Sie hat den zentralen Elektrolichtbogenofen um  einen dreistelligen Millionenbetrag  bei Primetals bestellt. Das ist die ehemalige Schwesterfirma des Linzer Konzerns in unmittelbarer Nachbarschaft. voestalpine-Chef Herbert Eibensteiner spricht von einem “Meilenstein”.

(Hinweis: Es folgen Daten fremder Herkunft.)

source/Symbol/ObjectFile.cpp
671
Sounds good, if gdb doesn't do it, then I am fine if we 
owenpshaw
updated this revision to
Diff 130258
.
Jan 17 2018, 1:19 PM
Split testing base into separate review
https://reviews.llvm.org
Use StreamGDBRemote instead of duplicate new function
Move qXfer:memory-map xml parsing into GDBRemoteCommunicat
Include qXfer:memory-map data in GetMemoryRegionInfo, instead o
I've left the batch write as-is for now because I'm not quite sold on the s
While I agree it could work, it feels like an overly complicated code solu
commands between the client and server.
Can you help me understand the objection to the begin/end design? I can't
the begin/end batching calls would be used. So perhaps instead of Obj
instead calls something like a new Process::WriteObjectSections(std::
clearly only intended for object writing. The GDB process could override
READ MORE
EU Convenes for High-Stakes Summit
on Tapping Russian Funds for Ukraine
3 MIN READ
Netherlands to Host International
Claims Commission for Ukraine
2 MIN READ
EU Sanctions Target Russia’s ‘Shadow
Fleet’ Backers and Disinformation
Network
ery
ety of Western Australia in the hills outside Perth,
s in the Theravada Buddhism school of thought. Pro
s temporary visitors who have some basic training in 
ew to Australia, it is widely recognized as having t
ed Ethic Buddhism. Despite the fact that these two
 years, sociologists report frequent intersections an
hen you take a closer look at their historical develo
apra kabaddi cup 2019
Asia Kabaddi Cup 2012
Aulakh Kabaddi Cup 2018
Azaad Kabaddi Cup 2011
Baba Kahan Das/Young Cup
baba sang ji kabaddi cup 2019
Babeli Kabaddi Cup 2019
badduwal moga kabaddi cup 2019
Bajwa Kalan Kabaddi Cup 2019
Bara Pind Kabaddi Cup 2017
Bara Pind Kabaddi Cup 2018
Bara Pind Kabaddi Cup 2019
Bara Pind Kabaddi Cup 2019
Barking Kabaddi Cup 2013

Bei der Umstellung auf grünen Stahl, also die Stahlerzeugung mit möglichst geringem CO2-Ausstoß, hat die voestalpine AG eine zentrale Investitionsentscheidung getroffen. Das technologische Kernaggregat, der Elektrolichtbogenofen, wird bei der Primetals Technologies Austria bestellt. „Primetals konnte als kaufmännischer und technischer Bestbieter überzeugen. Gemeinsam werden wir nun die technische Umsetzung des anspruchsvollen Projekts in Angriff nehmen”, sagt Hubert Zajicek, Mitglied des Vorstandes der voestalpine AG und Leiter Stahldivision mit Sitz in Linz. Das Aggregat mit einer Ofenkapazität von 180 Tonnen pro Charge wird 2027 in Betrieb gehen

Wie groß das Auftragsvolumen ist, wird nicht bekanntgeben, lässt sich aber ungefähr einschätzen. Die voestalpine hat schon vor längerer Zeit bestätigt, dass allein in Linz gut eine Milliarde in dieses Projekt gesteckt wird, das auch mit wesentlichen Umbauarbeiten auf dem Werksgelände zusammenhängt. Der Ofen wird einen großen Teil des Volumens ausmachen.

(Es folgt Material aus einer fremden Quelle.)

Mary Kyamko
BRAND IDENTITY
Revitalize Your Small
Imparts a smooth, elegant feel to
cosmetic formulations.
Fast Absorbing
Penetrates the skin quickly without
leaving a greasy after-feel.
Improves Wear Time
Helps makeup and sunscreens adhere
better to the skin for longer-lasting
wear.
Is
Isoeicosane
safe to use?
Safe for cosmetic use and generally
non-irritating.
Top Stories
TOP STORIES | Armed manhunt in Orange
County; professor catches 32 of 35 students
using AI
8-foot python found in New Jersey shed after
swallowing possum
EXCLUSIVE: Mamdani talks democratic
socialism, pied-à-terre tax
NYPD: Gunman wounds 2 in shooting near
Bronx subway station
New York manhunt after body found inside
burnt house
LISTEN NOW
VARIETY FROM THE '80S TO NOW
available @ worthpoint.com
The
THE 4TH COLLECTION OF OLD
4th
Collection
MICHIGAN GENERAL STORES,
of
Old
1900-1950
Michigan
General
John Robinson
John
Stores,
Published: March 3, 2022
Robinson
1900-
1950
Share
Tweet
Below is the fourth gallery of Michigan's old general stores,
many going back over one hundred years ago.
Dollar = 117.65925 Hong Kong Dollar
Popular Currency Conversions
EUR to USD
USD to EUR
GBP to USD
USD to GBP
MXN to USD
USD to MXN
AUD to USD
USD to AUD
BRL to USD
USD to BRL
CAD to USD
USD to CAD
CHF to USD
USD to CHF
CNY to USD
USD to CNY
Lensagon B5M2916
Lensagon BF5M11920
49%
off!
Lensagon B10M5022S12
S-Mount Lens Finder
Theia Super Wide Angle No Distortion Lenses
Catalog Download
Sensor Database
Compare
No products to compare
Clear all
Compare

Primetals konnte überzeugen

Dass Primetals zum Zug kommt, ist nicht selbstverständlich. Obwohl beide Unternehmen gemeinsame Wurzeln haben und Primetals auf dem erweiterten Werksgelände seinen Linzer Sitz hat, kamen bei der voestalpine dort und da auch andere Anbieter zum Zug. Was die Technologie rund um grünen Stahl betrifft, dürfte der Linzer Nachbar aber tatsächlich überzeugt haben.

Der Bau des Elektrolichtbogenofens ist Teil des umfassenden Investitionsprogramms “greentec steel”. Im ersten Schritt wird in Linz und Donawitz je ein Hochofen durch einen Elektrolichtbogenofen ersetzt, der mit Grünstrom betrieben wird. Dadurch sollen die CO2-Emissioen des Konzerns ab 2027 um 30Prozent sinken. Das entspricht einem Volumen von ungefähr vier Millionen Tonnen pro Jahr. Wie berichtet würde das bedeuten, dass die CO2-Emissionen von ganz Österreich allein durch diese Maßnahme um fünf Prozent zurückgehen würden.